# I'm puzzled



## wholehogmog (Feb 26, 2009)

I have just acquired an 03 roadster as a retirement gift to myself. Long holidays in France is another.
However I have a puzzling problem. The carpet in the drivers footwell is wet. Not the anged sides, just the flat area. I noticed it a few days after taking posession, cursed and assumed it was an obvious leak after the heavy rain. I dried it out as best I could using towels, the heater and fresh air. This morning the carpet is wet again. Although the car is parked in the drive and had been covered with condensation on one or two mornings, it hasn't rained. I have checked under the dash and all seems dry. The water levels all seem OK. I am sure it was like this for some time previously as the fitted overmat on the drivers side has bubbled, presumably from sitting in the wet. The previous owner has not answered my phonecalls and e mails. 
Has anyone experience of this phenomina previously? I am puzzled.

Thanks from Mog


----------



## mighTy Tee (Jul 10, 2002)

Welcome to the forum.

I believe there are drain holes on the roadster which can get blocked and cause this sort of problem. Not quite sure where and how though as I am a coupe owner.

Enjoy the car and retirement.


----------



## Wallsendmag (Feb 12, 2004)

Welcome , could it be an air con system leak ?


----------



## wholehogmog (Feb 26, 2009)

wallsendmag said:


> Welcome , could it be an air con system leak ?


Thanks for the welcome
Not a possiblity I had considered but it makes sense. Could that be a condensate leak, because the 'water' seems very inert with no smell whatever. Do I take it into an aircon company and have it tested?


----------



## Wallsendmag (Feb 12, 2004)

Find a specialist car aircon company they will test the system for you.


----------



## T3RBO (Dec 9, 2003)

Welcome


----------



## YELLOW_TT (Feb 25, 2004)

Welcome you could get yourself a little something else to go with your TT www.ttoc.co.uk


----------



## bobdabuilda (May 19, 2003)

wholehogmog said:


> I have just acquired an 03 roadster as a retirement gift to myself.
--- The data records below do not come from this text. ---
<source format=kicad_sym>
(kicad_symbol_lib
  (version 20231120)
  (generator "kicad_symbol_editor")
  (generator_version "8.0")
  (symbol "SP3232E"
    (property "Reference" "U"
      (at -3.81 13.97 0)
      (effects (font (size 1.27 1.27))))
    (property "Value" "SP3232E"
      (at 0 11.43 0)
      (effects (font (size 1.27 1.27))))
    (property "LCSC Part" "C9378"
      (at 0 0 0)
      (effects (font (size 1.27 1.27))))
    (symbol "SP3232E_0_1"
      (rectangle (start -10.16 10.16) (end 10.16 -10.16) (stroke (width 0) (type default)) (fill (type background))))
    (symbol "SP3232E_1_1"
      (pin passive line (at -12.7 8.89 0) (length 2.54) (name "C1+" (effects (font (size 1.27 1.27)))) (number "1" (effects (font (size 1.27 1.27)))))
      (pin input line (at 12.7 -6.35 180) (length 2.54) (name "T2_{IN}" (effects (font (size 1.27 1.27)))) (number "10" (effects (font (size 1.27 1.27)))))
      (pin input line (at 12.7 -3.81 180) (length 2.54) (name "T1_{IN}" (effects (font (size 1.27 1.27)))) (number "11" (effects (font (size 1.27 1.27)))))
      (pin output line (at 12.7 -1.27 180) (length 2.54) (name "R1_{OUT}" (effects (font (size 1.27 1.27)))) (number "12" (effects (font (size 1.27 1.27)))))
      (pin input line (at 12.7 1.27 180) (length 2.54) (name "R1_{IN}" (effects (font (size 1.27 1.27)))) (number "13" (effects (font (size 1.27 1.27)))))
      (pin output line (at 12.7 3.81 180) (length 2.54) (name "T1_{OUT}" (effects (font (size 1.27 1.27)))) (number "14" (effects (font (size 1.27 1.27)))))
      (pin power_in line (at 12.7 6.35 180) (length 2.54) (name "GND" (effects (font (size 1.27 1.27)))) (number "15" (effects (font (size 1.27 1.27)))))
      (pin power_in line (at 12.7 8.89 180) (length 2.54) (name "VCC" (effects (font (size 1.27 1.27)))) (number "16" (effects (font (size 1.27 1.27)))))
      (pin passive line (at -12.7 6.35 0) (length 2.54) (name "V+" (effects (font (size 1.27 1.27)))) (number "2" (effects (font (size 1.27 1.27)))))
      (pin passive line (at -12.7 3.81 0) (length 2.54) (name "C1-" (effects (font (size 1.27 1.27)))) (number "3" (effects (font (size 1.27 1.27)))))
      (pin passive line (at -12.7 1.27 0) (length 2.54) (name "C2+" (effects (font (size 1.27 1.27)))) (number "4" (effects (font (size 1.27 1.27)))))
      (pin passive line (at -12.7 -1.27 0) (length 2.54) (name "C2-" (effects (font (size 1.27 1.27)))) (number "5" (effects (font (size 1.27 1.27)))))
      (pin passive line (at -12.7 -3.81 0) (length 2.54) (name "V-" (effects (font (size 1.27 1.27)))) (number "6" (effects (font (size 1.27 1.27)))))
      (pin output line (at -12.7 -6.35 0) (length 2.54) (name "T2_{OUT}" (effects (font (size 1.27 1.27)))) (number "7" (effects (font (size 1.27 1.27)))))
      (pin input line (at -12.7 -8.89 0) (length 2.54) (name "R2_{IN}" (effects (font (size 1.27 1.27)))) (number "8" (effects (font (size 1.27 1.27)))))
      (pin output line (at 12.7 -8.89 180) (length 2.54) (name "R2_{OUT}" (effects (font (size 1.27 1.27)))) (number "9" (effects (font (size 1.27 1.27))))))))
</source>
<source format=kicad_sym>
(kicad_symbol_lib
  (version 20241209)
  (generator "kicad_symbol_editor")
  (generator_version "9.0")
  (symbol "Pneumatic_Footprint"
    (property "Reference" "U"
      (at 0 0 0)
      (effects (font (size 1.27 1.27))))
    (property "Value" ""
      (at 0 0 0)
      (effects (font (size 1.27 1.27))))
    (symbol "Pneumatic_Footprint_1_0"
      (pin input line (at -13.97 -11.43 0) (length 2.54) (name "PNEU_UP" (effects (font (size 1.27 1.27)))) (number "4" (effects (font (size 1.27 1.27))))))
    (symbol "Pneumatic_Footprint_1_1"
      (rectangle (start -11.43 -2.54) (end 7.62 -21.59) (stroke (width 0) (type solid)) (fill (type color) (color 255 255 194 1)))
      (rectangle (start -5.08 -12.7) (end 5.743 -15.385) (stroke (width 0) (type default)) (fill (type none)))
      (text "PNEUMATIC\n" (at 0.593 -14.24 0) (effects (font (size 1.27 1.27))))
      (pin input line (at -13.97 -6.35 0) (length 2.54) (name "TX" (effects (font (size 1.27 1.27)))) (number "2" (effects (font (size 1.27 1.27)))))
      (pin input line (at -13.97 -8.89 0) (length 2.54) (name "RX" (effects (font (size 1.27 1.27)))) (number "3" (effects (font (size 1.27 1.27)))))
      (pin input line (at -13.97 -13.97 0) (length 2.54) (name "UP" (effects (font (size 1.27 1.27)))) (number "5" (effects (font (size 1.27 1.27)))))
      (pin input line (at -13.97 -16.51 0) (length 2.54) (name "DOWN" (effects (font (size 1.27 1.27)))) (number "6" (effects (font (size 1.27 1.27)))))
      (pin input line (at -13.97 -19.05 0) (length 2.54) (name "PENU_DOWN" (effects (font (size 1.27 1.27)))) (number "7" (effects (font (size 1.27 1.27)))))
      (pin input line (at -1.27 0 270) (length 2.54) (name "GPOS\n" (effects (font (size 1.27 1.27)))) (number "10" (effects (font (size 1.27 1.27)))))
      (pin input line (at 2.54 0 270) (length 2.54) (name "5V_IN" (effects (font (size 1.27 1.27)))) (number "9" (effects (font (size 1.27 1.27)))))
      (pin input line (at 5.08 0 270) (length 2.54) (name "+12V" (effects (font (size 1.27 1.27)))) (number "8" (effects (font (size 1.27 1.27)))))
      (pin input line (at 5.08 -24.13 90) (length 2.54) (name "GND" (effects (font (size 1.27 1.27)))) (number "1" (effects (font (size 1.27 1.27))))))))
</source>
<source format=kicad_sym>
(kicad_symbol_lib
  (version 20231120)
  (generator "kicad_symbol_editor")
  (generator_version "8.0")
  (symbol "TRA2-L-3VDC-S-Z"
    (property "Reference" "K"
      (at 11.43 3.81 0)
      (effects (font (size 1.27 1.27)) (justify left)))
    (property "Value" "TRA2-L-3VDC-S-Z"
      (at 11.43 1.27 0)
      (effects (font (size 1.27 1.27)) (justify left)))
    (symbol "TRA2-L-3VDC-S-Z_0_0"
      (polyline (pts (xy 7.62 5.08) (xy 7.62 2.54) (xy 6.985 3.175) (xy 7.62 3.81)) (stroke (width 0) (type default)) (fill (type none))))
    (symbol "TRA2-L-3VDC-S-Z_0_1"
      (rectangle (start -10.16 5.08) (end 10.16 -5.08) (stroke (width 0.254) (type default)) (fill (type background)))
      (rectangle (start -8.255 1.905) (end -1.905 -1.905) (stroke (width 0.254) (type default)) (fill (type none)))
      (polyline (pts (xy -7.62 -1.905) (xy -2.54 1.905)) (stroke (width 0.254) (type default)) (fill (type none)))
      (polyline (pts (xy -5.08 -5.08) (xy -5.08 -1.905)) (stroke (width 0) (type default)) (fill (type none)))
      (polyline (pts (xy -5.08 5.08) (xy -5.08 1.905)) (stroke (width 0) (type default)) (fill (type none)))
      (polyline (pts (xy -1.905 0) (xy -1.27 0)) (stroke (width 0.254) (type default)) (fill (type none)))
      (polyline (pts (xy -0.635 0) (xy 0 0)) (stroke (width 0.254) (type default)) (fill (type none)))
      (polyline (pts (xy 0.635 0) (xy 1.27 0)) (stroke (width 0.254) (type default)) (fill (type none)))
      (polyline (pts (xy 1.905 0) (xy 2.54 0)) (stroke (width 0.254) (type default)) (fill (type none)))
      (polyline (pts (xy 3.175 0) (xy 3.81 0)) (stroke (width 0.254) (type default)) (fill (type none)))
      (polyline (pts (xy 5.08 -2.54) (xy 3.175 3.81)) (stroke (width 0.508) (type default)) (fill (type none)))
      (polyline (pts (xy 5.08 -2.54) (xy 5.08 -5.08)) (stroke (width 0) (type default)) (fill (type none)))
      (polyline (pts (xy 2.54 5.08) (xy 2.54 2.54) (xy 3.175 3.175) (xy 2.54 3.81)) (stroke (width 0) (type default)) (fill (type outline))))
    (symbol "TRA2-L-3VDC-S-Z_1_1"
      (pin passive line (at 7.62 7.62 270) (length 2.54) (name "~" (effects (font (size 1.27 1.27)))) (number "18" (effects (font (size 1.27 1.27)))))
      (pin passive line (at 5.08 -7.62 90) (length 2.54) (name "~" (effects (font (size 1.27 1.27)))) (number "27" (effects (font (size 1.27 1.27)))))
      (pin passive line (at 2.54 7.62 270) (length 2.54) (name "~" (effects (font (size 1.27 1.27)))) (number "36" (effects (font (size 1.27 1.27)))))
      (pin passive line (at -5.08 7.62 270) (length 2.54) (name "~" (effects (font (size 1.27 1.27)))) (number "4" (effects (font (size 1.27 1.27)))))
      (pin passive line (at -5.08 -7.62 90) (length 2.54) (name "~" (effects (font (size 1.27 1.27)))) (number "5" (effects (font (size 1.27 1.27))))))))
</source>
Long holidays in France is another.
> However I have a puzzling problem. The carpet in the drivers footwell is wet. Not the anged sides, just the flat area. I noticed it a few days after taking posession, cursed and assumed it was an obvious leak after the heavy rain. I dried it out as best I could using towels, the heater and fresh air. This morning the carpet is wet again. Although the car is parked in the drive and had been covered with condensation on one or two mornings, it hasn't rained. I have checked under the dash and all seems dry. The water levels all seem OK. I am sure it was like this for some time previously as the fitted overmat on the drivers side has bubbled, presumably from sitting in the wet. The previous owner has not answered my phonecalls and e mails.
> Has anyone experience of this phenomina previously? I am puzzled.
> 
> Thanks from Mog


What happened in the end? YOu might want to check the door seals particularly the bottom one approximately 6inches before it curves around and makes its way upwards. That is where I have discovered water wicking in. Is you car parked nose downwards on a slope by any chance? If so this makes the problem worse.


----------